| PASSAGE TO READ |
Why Authoritarian Governments Hate Small Farms
Authoritarian governments have a tendency to limit or even collapse the food supply. At first that doesn't appear to make sense. People get angry and desperate when the food supply is limited, especially when their kids start starving. That's often when the king, queen, pharaoh, president, emperor, or empress is overthrown and killed. History demonstrates that over and over again. Yet, authoritarian governments keep doing it. It's a contradiction I've been thinking about for years. And when you think about it long enough and hard enough, it makes complete sense.
Imagine there's a nice family living in a house with a yard. They decide to plant a few things. The things grow. They eat them, the food is good. They have a few extra things. They give some to a neighbor. The neighbor likes them too. The family needs a shed built. The neighbor is a carpenter. They trade. Everything is good. What's missing? The government.

| SUPPLIED INFORMATION |
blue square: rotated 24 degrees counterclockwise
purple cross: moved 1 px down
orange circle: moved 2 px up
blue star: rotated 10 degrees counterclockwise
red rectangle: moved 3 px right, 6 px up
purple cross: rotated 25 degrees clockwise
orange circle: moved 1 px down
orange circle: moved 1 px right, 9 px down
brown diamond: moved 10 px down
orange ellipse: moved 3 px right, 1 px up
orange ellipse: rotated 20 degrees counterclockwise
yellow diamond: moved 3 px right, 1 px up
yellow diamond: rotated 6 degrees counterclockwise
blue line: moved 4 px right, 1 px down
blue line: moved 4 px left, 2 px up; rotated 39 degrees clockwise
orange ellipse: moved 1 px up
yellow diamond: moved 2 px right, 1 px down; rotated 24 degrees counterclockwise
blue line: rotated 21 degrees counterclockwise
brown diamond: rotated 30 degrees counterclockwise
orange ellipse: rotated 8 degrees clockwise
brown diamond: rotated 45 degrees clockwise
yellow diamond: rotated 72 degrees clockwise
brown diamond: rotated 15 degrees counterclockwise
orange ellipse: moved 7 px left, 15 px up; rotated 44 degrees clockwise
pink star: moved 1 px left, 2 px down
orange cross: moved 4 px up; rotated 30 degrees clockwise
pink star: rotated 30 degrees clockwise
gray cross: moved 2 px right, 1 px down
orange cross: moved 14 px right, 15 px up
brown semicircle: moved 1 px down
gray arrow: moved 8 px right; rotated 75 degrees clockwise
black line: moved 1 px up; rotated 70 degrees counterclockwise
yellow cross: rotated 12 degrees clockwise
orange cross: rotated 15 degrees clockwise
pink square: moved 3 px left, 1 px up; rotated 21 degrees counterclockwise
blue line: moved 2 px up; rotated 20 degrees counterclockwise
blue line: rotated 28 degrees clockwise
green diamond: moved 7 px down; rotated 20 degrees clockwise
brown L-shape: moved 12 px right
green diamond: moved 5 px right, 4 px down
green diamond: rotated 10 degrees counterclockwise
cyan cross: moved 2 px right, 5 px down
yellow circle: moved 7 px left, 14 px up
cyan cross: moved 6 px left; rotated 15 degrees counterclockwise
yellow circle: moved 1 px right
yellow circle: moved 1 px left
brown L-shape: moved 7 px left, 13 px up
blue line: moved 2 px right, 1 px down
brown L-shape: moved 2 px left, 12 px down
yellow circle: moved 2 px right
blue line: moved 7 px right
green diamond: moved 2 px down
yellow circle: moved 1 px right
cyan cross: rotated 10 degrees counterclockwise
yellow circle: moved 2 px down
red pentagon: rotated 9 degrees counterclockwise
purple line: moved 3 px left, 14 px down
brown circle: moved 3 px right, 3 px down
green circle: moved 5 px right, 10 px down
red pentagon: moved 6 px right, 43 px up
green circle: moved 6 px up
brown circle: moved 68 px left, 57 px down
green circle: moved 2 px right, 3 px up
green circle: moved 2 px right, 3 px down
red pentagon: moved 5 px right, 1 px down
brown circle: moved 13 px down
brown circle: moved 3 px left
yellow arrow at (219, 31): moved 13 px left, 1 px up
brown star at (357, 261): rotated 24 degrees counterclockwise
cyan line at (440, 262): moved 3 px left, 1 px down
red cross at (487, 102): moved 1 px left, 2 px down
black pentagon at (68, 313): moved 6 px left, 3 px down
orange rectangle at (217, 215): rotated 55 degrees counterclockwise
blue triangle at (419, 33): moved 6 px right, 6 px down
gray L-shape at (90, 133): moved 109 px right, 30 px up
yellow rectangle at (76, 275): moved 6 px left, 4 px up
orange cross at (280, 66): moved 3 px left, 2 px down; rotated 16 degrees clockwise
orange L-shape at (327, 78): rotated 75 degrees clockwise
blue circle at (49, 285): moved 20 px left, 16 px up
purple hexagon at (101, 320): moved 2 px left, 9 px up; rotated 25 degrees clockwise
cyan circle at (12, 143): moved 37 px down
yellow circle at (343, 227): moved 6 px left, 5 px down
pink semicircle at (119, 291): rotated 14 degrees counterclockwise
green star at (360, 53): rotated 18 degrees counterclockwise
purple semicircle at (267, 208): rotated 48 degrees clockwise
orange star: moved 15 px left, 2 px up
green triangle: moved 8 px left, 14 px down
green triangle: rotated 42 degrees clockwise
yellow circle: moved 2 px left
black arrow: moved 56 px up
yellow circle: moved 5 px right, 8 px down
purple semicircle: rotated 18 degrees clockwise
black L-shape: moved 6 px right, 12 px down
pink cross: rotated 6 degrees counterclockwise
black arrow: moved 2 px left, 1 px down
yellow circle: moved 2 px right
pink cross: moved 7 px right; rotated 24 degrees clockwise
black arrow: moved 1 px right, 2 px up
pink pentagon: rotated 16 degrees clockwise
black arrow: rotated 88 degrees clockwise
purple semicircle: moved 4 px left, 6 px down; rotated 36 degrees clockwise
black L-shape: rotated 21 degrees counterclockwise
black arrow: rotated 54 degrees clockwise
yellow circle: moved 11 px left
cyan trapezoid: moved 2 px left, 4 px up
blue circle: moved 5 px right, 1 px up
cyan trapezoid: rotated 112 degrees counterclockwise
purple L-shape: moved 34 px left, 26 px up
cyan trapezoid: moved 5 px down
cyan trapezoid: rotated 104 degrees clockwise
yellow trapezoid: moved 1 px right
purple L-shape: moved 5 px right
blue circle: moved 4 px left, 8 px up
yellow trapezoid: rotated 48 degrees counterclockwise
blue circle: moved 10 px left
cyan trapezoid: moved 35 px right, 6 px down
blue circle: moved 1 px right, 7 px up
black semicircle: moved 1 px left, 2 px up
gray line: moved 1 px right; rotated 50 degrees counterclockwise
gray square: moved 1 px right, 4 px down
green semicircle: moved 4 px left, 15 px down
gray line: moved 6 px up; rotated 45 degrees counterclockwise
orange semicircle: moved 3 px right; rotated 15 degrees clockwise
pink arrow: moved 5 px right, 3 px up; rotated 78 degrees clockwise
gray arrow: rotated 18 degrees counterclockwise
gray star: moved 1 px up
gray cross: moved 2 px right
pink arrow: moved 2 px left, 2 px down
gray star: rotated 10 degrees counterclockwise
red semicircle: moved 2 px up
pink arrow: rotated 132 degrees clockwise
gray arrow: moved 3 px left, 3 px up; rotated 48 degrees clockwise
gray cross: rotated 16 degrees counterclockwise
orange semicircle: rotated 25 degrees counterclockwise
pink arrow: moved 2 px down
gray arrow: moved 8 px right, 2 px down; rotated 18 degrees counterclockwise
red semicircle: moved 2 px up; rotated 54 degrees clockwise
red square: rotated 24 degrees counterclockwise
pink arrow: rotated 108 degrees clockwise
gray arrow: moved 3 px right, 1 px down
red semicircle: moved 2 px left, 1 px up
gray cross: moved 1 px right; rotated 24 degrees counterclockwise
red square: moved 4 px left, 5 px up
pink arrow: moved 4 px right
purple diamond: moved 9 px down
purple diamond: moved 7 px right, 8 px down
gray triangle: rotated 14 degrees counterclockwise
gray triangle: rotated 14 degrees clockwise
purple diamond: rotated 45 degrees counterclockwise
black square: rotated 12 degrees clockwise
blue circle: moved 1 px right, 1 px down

| GIVEN INSTRUCTION |
Rewrite everything in the piece on authoritarian governments and small farms from "Why Authoritarian Governments" down to "makes complete sense.", with "food supply" renamed to "grain supply".

| TASK SOLUTION |
Why Authoritarian Governments Hate Small Farms
Authoritarian governments have a tendency to limit or even collapse the grain supply. At first that doesn't appear to make sense. People get angry and desperate when the grain supply is limited, especially when their kids start starving. That's often when the king, queen, pharaoh, president, emperor, or empress is overthrown and killed. History demonstrates that over and over again. Yet, authoritarian governments keep doing it. It's a contradiction I've been thinking about for years. And when you think about it long enough and hard enough, it makes complete sense.